La chanson fut coupée net et les gens s’arrêtèrent de gueuler, et Birdie entendit un bruit de pas qui montait lentement vers lui dans la cage d’escalier. Ça devait être Milly. Les pieds se posaient sur chaque marche avec le bruit mat du talon plat d’une chaussure de femme – et sa gorge commença à se serrer sous l’effet de l’amour, de la peur, de la douleur, de tout sauf du bonheur. Si c’était Milly, que lui dirait-il ? Mais oh !, si ce n’était pas elle…
Il ouvrit son livre de cours et fit semblant de lire, non sans avoir sali la page avec la crasse dont il s’était couvert les mains en essayant d’ouvrir la fenêtre qui donnait dans l’escalier de service. Il essuya le reste sur son pantalon.
Ce n’était pas Milly. Une vieille bonne femme portant un sac de provisions. Elle s’arrêta un demi-étage au-dessous de lui, sur le palier, s’appuya sur la rampe et posa son sac à terre avec un grand ouf.
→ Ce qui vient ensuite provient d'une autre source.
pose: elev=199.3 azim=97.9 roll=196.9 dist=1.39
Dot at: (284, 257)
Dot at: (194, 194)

Elle avait un bâtonnet d’Oraline au coin de la bouche, avec, fixé dessus, un de ces boutons qu’on donne en prime, une sorte de rosace qui semblait tourbillonner quand elle bougeait la tête, comme une boussole ayant perdu le nord. Elle regarda Birdie, et Birdie fixa d’un air buté la mauvaise reproduction de la Mort de Socrate, par David, qui figurait sur la page ouverte de son livre. Les lèvres flasques formèrent un sourire.
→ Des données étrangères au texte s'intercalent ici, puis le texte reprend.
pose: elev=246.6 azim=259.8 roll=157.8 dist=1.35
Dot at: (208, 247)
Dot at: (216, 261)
— On apprend ses leçons ? demanda la femme.
— Ouais. C’est ça. On apprend ses leçons.
— C’est bien, ça. Elle retira le bâtonnet vert pâle de sa bouche et, brandissant la chose comme si elle consultait un thermomètre, l’examina pour voir ce qui lui restait de ses dix minutes chronométrées. Son sourire se contracta imperceptiblement, comme si elle méditait une plaisanterie, l’affûtait comme une lame avant de la lâcher.
— C’est bien, ça, jeune homme, finit-elle par dire presque en gloussant. C’est bien de faire des études.
La radio ressuscita avec la nouvelle publicité Ford. C’était une des pubes préférées de Birdie – gaie comme tout mais en même temps solide. Il aurait tellement voulu que la vieille sorcière ferme sa gueule pour qu’il puisse l’entendre.